Сама Салтыкова, между тем, не сознавалась ни в чем. Она упорно твердила, что все на нее доносы сделаны по злобе за необходимую в каждом доме и в каждом хозяйстве строгость. Люди ее – по ее словам – умирали естественною смертью, от болезней или даже бежали. Для приведения обвиняемой к сознанию и раскаянию был призван духовник, донесший, что не мог достичь ни того, ни другого.
О таком необычайном упорстве Салтыковой было доложено императрице. Екатерину это смутило.
«А что если, на самом деле, она не так виновата?» – мелькнуло в голове справедливой монархини.
Она сообщила эту мысль находившемуся в ее кабинете Григорию Григорьевичу Орлову.
– Государыня, – ответил он, – глас народа – глас Божий, а этот глас упорно обвиняет ее. Это обвинение подтверждено тщательными розысками… Я сам слышал дышащие правдой рассказы о ее зверствах, наконец, показания Рачинского и Олениной…
– Да, кстати, я бы хотела повидать ее.
– Увы, теперь она не во власти земных владык…
– Она умерла? – воскликнула императрица.
– Нет, ваше величество, но она при смерти… Я слежу за ходом ее болезни, быть может, она и поправится, но в настоящее время всякое волнение может быть для нее смертельно… Посещение вашего величества, для всех приносящее жизнь, тут может принести смерть…
– Отчего же это с ней?
– Я не мог добиться наверное отчего она заболела, но сильно подозреваю, что Салтычиха, бывшая тогда на свободе, сумела нанести, ей какое-то нравственное потрясение.
– Неужели на нее не подействовало даже начатое против нее следствие?
– Я не могу утверждать это доподлинно, ваше величество, в монастыре тщательно скрывают причину болезни Олениной, видно, что бояться, как бы не быть в ответе, что не доглядели…
– Наблюдай за ней, Григорьич, – заметила императрица, – я хочу видеть ее живою, я хочу видеть ее и Рачинского счастливыми супругами… Он так любит ее. Я даже подумывала выписать его сюда из Петербурга.
– Надо повременить, ваше величество… Пылкий юноша добьется того, что увидит предмет своей любви, а это свидание может погубить больную девушку.
– Ты прав, повременим… Бог милостив, Он не допустит, чтобы была еще жертва теперь уже почти уничтоженной Салтычихи… Но что же нам делать с ней? Как заставить ее сознаться… и главное раскаяться?..
– По старому способу, ваше величество…
– По какому?
– Пытать…
– Следователи того же мнения… Но я не хочу этого… Поверь, что на дыбе они сами покажут на себя то, чего не думали делать.
– Это бывало…
– Вот то-то же… Я же хочу видеть в ней хоть искру раскаянья…
– Этого и «дыбой» от нее не добиться, – заметил Орлов.
– Ты прав… Для такой персоны можно сделать исключение и пытать ее, но я не хочу этого, не желаю… Сделай лучше так, чтобы уверили этого изверга в женском обличий, что она непременно подвергнется пытке… Чтобы воочию она убедилась во всей жестокости прежнего розыска, пусть над кем-нибудь из осужденных к смертной казни преступников, взамен ее, произведут пытку в присутствии Салтыковой.
Это было через несколько дней исполнено. Салтыкова, однако, осталась при своих показаниях. Об этом доложили государыне.

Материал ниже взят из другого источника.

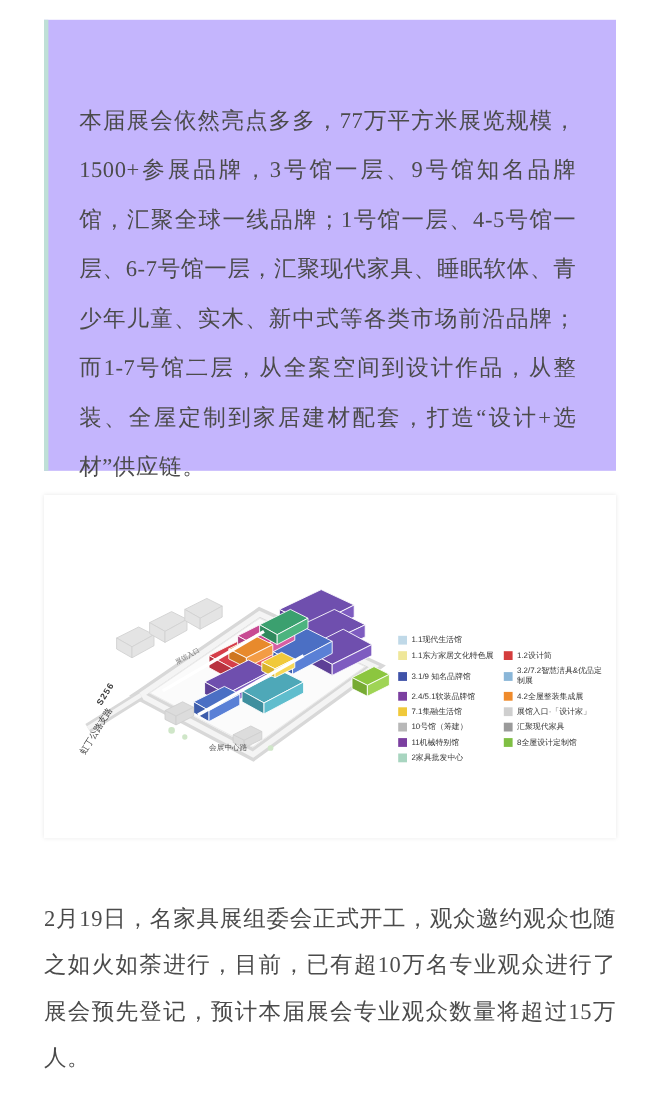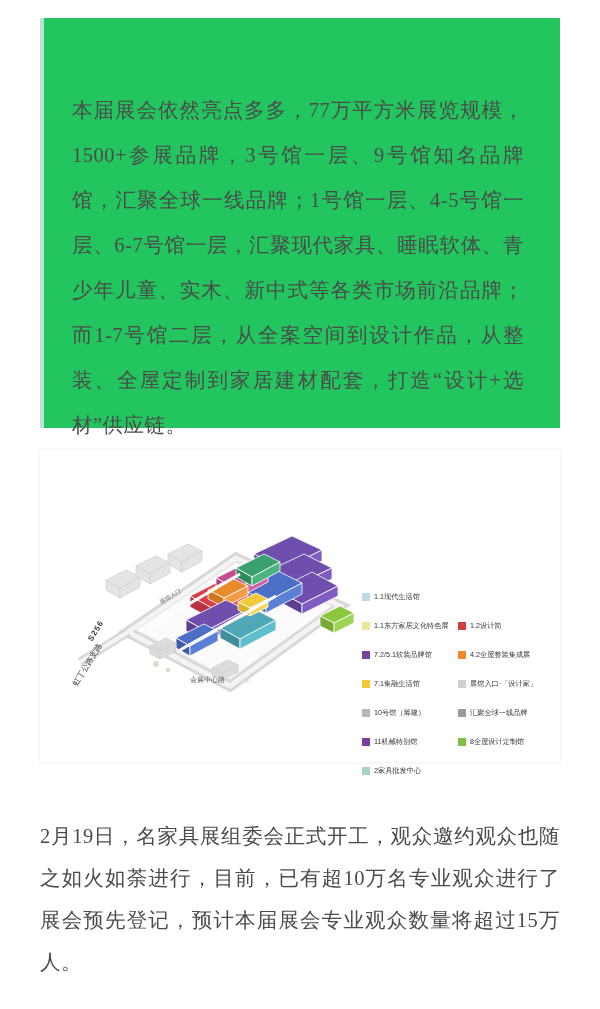--- a/index.html
+++ b/index.html
@@ -15,21 +15,21 @@
     position: relative;
   }
 
   
   .article-block {
     position: absolute;
     left: 40px;
     top: 18px;
     width: 520px;
     height: 410px;
-    background: #22c55e;
+    background: #c4b5fd;
     box-sizing: border-box;
   }
   .article-block .accent-bar {
     position: absolute;
     left: 0;
     top: 0;
     width: 4px;
     height: 410px;
     background: #bfe0d6;
   }
@@ -109,21 +109,20 @@
   .legend-row {
     display: flex;
     margin-bottom: 5px;
   }
   .legend-item {
     display: flex;
     align-items: center;
     width: 50%;
     box-sizing: border-box;
     padding-right: 3px;
-    margin-top: 15px;
   }
   .legend-item.full { width: 100%; }
   .swatch {
     width: 8px;
     height: 8px;
     margin-top: 1px;
     margin-right: 4px;
     flex: 0 0 8px;
   }
   .legend-label {
@@ -301,25 +300,35 @@
       <div class="legend-item">
         <span class="swatch" style="background:#efe79a"></span>
         <span class="legend-label">1.1东方家居文化特色展</span>
       </div>
       <div class="legend-item">
         <span class="swatch" style="background:#d43d3d"></span>
         <span class="legend-label">1.2设计简</span>
       </div>
     </div>
 
+    <div class="legend-row">
+      <div class="legend-item">
+        <span class="swatch" style="background:#3f52a8"></span>
+        <span class="legend-label">3.1/9  知名品牌馆</span>
+      </div>
+      <div class="legend-item">
+        <span class="swatch" style="background:#8ab6d8"></span>
+        <span class="legend-label">3.2/7.2智慧洁具&amp;优品定制展</span>
+      </div>
+    </div>
 
     <div class="legend-row">
       <div class="legend-item">
         <span class="swatch" style="background:#7b3fa0"></span>
-        <span class="legend-label">7.2/5.1软装品牌馆</span>
+        <span class="legend-label">2.4/5.1软装品牌馆</span>
       </div>
       <div class="legend-item">
         <span class="swatch" style="background:#ef8b2c"></span>
         <span class="legend-label">4.2全屋整装集成展</span>
       </div>
     </div>
 
 
     <div class="legend-row">
       <div class="legend-item">
@@ -332,21 +341,21 @@
       </div>
     </div>
 
     <div class="legend-row">
       <div class="legend-item">
         <span class="swatch" style="background:#b8b8b8"></span>
         <span class="legend-label">10号馆（筹建）</span>
       </div>
       <div class="legend-item">
         <span class="swatch" style="background:#9a9a9a"></span>
-        <span class="legend-label">汇聚全球一线品牌</span>
+        <span class="legend-label">汇聚现代家具</span>
       </div>
     </div>
 
     <div class="legend-row">
       <div class="legend-item">
         <span class="swatch" style="background:#7b3fa0"></span>
         <span class="legend-label">11机械特别馆</span>
       </div>
       <div class="legend-item">
         <span class="swatch" style="background:#7fbf43"></span>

«А, я понимаю теперь, она думает затянуть дело… Но она ошибается… Эти времена прошли…» – решила Императрица.
Следствие продолжалось. Некоторые из них докладывались Екатерине, но оставлялись ею без последствий, так как в них закоренелая злодейка старалась всеми силами оправдаться, валя вину на других, и не высказывала ни малейшего раскаяния. Родственники ее, видимо, тоже орудовали во всю. Некоторые свидетели вдруг, ни с того, ни с сего, умерли, другие оказались в безвестной отлучке. Умер и священник отец Варфоломей. Все это случилось в такое короткое время, что было ясно, откуда дует ветер. Дело запуталось и уже подумывали «передать его воле Божией» и в этом смысле составили доклад, но Екатерина твердой рукой написала на нем: «дело продолжать».
Дела не мешали забавам. Императрица решила в Москве остаться всю зиму, и первопрестольная столица в дни ее пребывания, как мы уже говорили, увидела невиданные до этого торжества и маскарады. Роскошь и великолепие последних доходили до сказочного волшебства. Первый необычайно грандиозный маскарад был дан в последние дни масленицы. Устройство его было поручено придворному актеру Федору Григорьевичу Волкову. Всех действующих лиц в нем было более четырех тысяч человек. Двести огромных колесниц были везены запряженными в них волами, от 12 до 24-х в каждой. Маскарад назывался «торжествующей Миневрой». В нем, как гласило печатное объявление, «изъявится гнусность пороков и слава добродетели».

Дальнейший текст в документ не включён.